# Hornet by Fowler



## Frank T. (Jul 19, 2019)

Bought this SS about three weeks ago. It is strictly for OTT. I have shot 1,000 plus rounds with it and I absolutely love it, I have fairly large hands and it fits well and is comfortable to hold. I use the forefinger curled over the top with the thumb braced on the bottom, close to the bands. It's nothing fancy, but you can't go wrong with this one. A real pleasure to shoot.


----------



## KawKan (May 11, 2013)

Nice looking set up!

You could be shooting a solid, simple hdpe slingshot like that for years and years!

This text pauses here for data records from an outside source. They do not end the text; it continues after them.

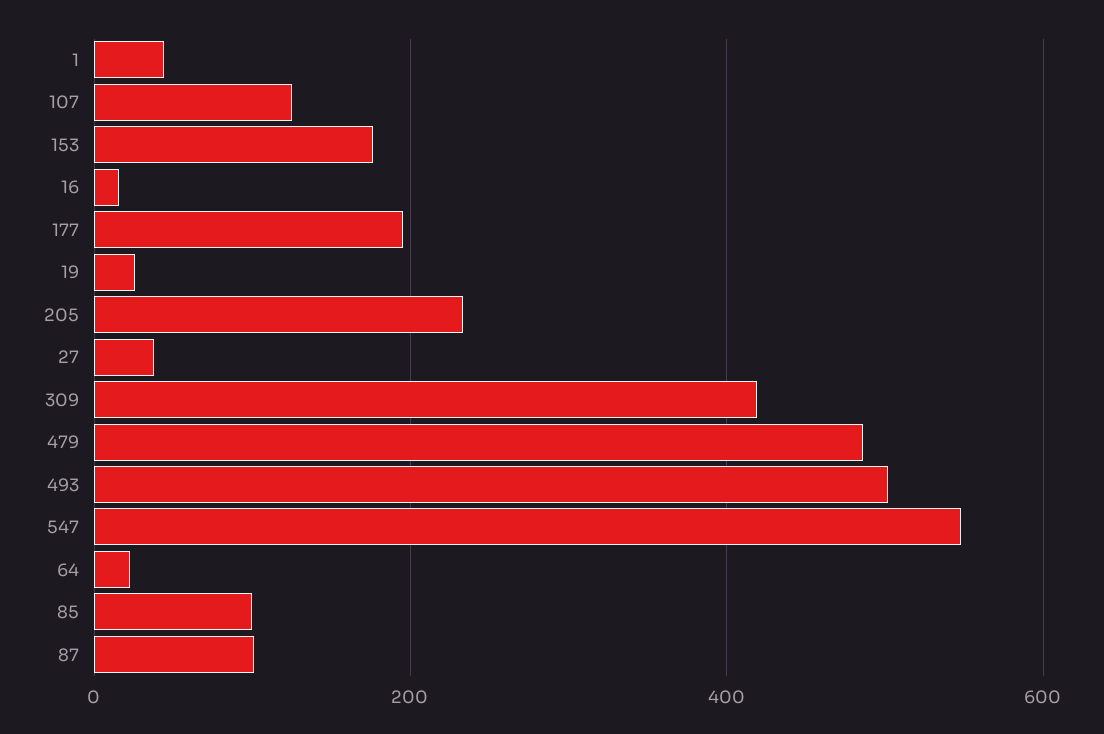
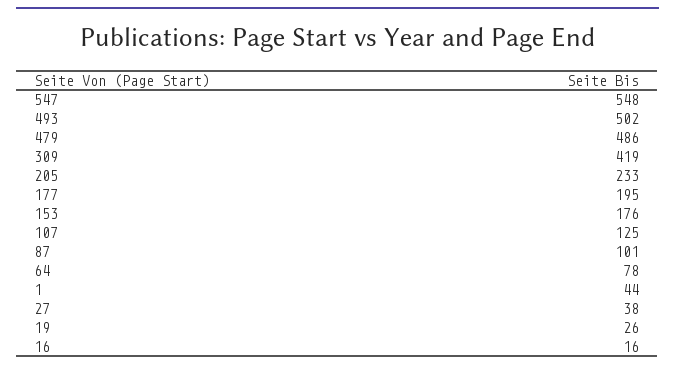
  {
    "1": 44,
    "107": 125,
    "153": 176,
    "16": 16,
    "177": 195,
    "19": 26,
    "205": 233,
    "27": 38,
    "309": 419,
    "479": 486,
    "493": 502,
    "547": 548,
-   "64": 20,
+   "64": 78,
-   "85": 100,
    "87": 101
  }

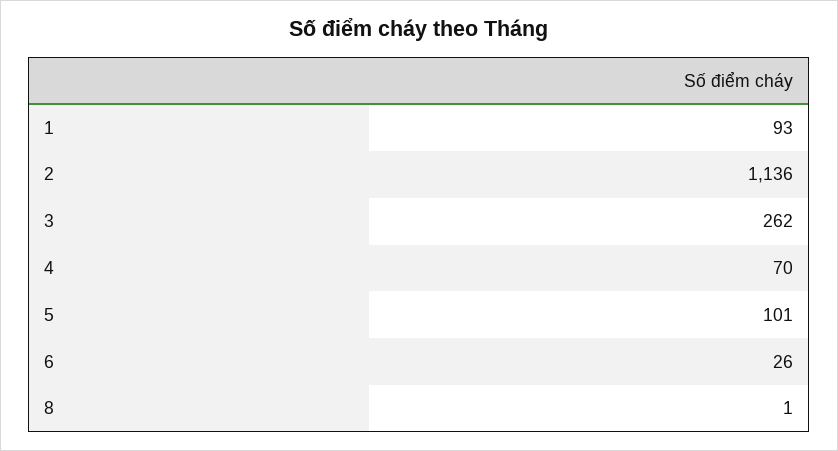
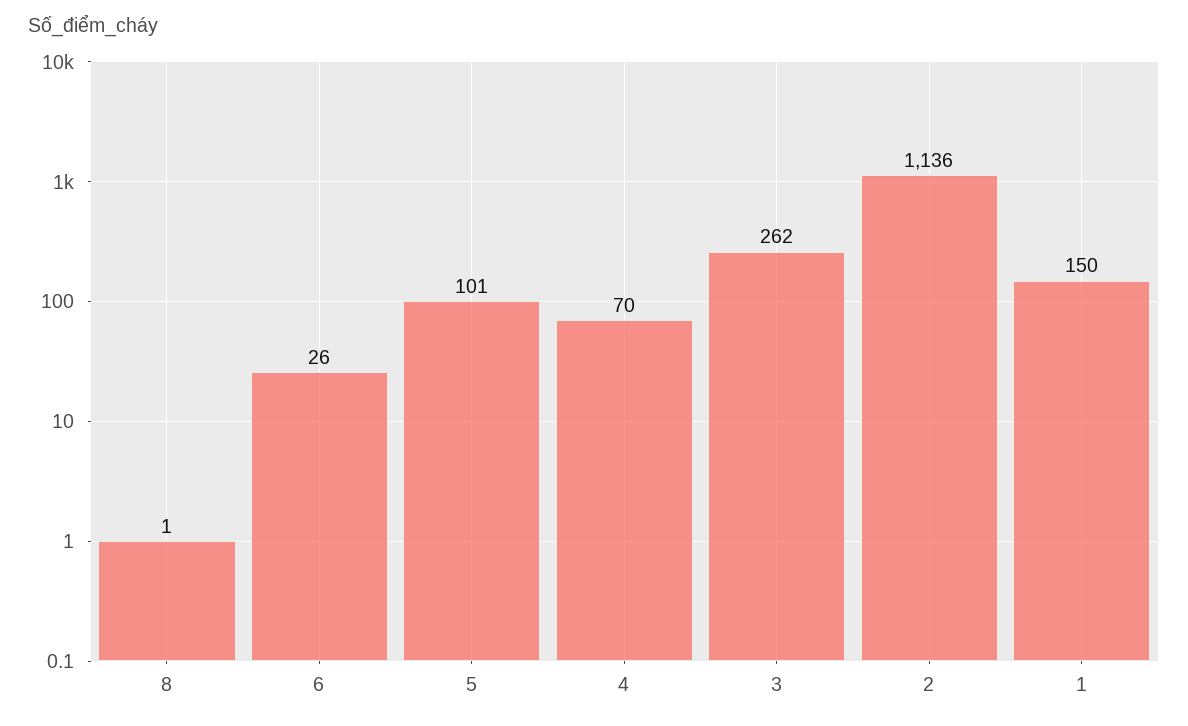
  {
-   "1": 93,
+   "1": 150,
    "2": 1136,
    "3": 262,
    "4": 70,
    "5": 101,
    "6": 26,
    "8": 1
  }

I have more than one that keep working their way back into my rotation!

Welcome to the forum!


----------



## mattwalt (Jan 5, 2017)

Thats a nice classic looking fork.


----------



## Ibojoe (Mar 13, 2016)

Love the Chalice design. Quite simple but so comfortable. 
KawKan said it perfectly, it's a lifetime frame. 
Oh and welcome to the forum.


----------



## devils son in law (Sep 2, 2014)

It looks like it would be a nice, comfortable shooter!! Welcome.


----------



## Frank T. (Jul 19, 2019)

Thanks, everyone, for the comments.


----------



## SlingFaceKilla (Jun 30, 2019)

I actually just ordered one of these I can't wait for it to show up.


----------



## Tag (Jun 11, 2014)

Nice looking set up


----------



## MikeyLikesIt (Oct 19, 2018)

Thanks for the review! I liked the look of those frames and enjoy his Youtube content. Welcome to the forum!


----------



## SlingFaceKilla (Jun 30, 2019)

Sssoooo I received mine and its by far one of the best I own. Its a solid little frame.


----------



## hoggy (Apr 17, 2017)

nice review. welcome & enjoy.


----------



## raventree78 (Apr 20, 2016)

This frame is of a classic design, I like the feel of it. The rubber flocking is a nice touch too. Fun and accurate slingshot.


----------